Introduction

Over the last 20 to 30 years, the prevalence of Parkinson’s disease (PD) has increased worldwide1,2. This is, at least partly, related to an increase in life expectancy in most countries during this time. In some studies in Western Europe and North America the incidence of PD was also reported to have increased, while the incidence of dementia and stroke is reported to have declined1,3. It has been postulated that an increase in risk factors for PD may underlie this increase1,2. However, there are few incidence studies that assess the same population at different time points with similar ascertainment methods due to difficulties in identifying people with PD in a population that is stable and generalisable over time4. Most studies are cross-sectional, assess prevalence, and cannot account for changes in diagnostic patterns. Amongst the few prospective incidence studies worldwide, some report an increase4,5,6, whereas others show no change7 or a decrease in incidence of PD over time8,9,10. Some of these studies were limited by sample size5,9,10 and one prospective study had a short follow-up time4. Furthermore, rarely has the effect of different case definitions on the incidence of PD been explored8.

The use of electronic medical records with appropriate case ascertainment allows for a consistent method of exploring trends in PD over time. Electronic medical records have been used in several studies for investigating trends in the incidence of conditions (for example anxiety, type 2 diabetes, lung cancer, heart failure) over time11,12,13,14,15,16,17. The issue of underreporting due to selection bias is mitigated as data are collected routinely at the time of recording a PD diagnosis in the database. A diagnosis is based on codes which are entered following letters received from the hospital specialist confirming the diagnosis. This is usually checked by the General Practitioner (GP) who flags it for data entry by administrative staff. The validity of significant diagnoses in primary care databases is high18,19. In a previous study, 90% of PD diagnoses (using diagnosis code and at least two prescriptions of antiparkinsonian medication) in the General Practice Research Database (GPRD), were validated as true cases when compared to paper records from a random sample of patients20. In addition, significant diagnoses of long-term conditions have been shown to have good specificity and sensitivity in primary care records21,22. However, stringent definitions of diagnosis may miss cases that can be identified using codes of symptoms and prescriptions. The limitations in terms of diagnostic accuracy can therefore at least partly be mitigated by using different case definitions of varying stringency.
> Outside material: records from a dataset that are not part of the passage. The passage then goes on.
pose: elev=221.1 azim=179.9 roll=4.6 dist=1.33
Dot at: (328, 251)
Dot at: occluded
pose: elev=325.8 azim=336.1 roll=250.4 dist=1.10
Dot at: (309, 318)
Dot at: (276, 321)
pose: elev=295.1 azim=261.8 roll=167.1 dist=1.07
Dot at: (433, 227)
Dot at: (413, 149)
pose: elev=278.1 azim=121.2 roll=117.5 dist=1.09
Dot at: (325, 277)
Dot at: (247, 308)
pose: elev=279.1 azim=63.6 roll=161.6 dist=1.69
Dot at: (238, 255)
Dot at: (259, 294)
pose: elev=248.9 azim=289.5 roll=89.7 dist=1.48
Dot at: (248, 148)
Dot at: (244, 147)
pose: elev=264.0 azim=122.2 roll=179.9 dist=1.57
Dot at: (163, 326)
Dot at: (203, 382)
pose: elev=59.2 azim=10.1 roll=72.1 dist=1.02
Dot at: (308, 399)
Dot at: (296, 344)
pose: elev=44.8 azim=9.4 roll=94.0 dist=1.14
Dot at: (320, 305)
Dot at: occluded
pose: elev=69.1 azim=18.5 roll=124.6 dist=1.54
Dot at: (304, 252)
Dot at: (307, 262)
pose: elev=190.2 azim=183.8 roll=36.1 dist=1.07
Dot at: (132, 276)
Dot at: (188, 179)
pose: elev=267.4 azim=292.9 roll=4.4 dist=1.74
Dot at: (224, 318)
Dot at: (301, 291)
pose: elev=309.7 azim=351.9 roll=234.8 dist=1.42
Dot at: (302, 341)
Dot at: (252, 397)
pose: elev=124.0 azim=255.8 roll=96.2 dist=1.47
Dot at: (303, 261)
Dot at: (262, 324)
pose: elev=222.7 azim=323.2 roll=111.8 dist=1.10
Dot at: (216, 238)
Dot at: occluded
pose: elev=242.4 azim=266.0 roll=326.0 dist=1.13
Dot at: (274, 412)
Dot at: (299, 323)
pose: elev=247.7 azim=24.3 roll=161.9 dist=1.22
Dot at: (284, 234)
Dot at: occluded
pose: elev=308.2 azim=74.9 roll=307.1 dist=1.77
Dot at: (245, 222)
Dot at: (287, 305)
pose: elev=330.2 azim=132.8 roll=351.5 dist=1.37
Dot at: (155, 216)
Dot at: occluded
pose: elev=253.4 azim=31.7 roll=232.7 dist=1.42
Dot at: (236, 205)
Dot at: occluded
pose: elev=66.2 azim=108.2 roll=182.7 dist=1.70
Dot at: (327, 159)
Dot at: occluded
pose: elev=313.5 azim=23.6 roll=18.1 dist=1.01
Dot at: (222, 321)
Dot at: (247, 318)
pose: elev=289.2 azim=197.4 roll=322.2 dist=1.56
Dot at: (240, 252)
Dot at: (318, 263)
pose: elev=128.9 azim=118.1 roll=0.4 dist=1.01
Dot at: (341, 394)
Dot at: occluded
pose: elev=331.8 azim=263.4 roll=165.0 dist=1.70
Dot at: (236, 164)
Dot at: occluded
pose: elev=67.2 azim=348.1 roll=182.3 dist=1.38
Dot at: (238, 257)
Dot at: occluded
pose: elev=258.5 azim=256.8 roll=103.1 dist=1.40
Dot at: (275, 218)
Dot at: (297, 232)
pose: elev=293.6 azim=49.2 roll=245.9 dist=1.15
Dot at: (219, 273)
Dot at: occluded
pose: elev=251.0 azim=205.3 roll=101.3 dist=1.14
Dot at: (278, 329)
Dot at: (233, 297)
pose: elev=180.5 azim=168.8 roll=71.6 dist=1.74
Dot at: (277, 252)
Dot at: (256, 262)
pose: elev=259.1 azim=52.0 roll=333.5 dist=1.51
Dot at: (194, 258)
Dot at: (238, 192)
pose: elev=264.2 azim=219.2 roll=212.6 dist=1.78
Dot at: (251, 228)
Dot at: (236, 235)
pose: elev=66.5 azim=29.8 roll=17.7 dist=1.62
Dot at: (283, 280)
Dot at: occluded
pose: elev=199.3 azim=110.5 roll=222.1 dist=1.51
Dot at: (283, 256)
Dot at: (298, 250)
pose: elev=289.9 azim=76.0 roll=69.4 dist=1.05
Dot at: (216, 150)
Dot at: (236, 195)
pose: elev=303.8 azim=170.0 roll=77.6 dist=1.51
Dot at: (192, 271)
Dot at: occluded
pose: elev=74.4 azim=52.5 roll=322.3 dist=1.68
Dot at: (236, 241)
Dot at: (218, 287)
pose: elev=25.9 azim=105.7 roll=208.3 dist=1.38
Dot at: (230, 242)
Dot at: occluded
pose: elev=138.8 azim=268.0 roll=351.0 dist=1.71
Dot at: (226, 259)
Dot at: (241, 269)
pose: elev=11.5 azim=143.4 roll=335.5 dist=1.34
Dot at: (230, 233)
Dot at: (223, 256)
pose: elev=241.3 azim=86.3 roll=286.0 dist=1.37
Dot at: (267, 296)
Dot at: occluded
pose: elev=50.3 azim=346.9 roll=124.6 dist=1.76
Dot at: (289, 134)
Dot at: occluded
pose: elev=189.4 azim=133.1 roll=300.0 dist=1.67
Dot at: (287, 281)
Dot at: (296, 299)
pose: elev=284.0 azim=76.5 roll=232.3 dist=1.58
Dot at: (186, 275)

In order to identify changes in incidence of PD in the UK, we therefore examined age-adjusted incidence rates of PD in a UK primary care database, using the same ascertainment methods over time, employing several definitions to account for changes in diagnostic patterns over time.

Results

Incidence of Parkinson’s disease

The overall crude incidence rate of PD between 2006 and 2016 as defined by the four case definitions was (1) 57 per 100,000 PYAR (95% CI: 56–58) using PD diagnosis Read codes and at least 2 prescriptions of antiparkinsonian medication; (2) 70 per 100,000 person years at risk (PYAR) (95% CI: 68–71) using solely PD diagnosis Read codes; (3) 75 per 100,000 PYAR (95% CI: 73–76) using PD diagnosis OR symptom Read codes; (4) 140 per 100,000 PYAR (95% CI: 138–141) using PD diagnosis OR symptom Read codes OR at least one prescription of antiparkinsonian medication-(broadest case definition) (Table 1 and Supplementary Tables 1 to 3).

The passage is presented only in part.